#### Work to be completed
Return, word for word, the passage of the forum thread on screen burn-in between "Anyone else?" and "(Jul 29, 2011)", inclusive.

#### Source text
────────────────

# Burn-in?



## Malweth (Oct 18, 2009)

If I bring up a menu with only one button at the bottom of the screen (say only a back arrow), I see a ghost of the back arrow and options button to the left and right of the centered back button. Giving it the benefit of the doubt, I assume this is due to some sort of anti-aliasing. I can only wonder if it is due to some screen burn-in, though.

Does everyone see this?

(via Tapatalk on Kindle Fire)


----------



## Betsy the Quilter (Oct 27, 2008)

I haven't noticed that, just playing with mine...to see if I could make it do it.) 

Anyone else?

I'd talk to Kindle CS (Inside the United States: 1-866-321-8851, Outside the United States: 1-206-266-0927).

Betsy


----------



## jbcohen (Jul 29, 2011)

Some of my pals that also have kindles swear that screen burnin is not possible.


----------



## Chad Winters (Oct 28, 2008)

LCD screens are not supposed to burn in....but....


----------



## sparklemotion (Jan 13, 2011)

────────────────

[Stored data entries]
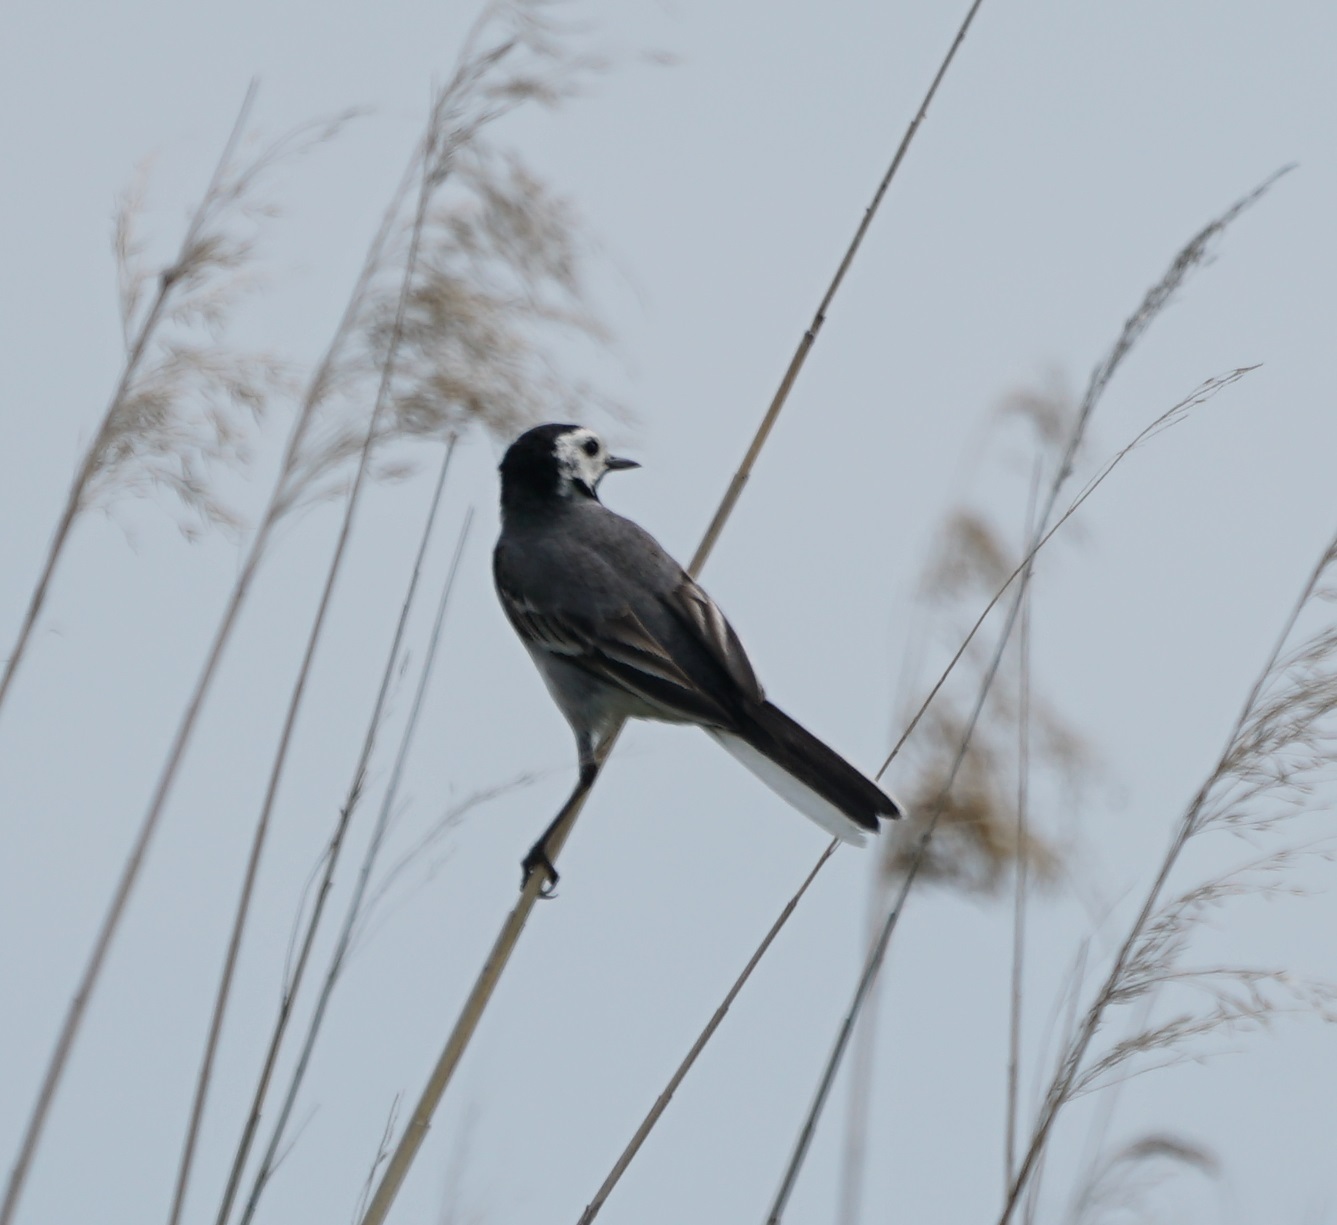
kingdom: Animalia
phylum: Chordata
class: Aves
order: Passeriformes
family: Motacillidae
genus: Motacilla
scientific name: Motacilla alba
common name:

────────────────

#### Complete output
Anyone else?

I'd talk to Kindle CS (Inside the United States: 1-866-321-8851, Outside the United States: 1-206-266-0927).

Betsy


----------



## jbcohen (Jul 29, 2011)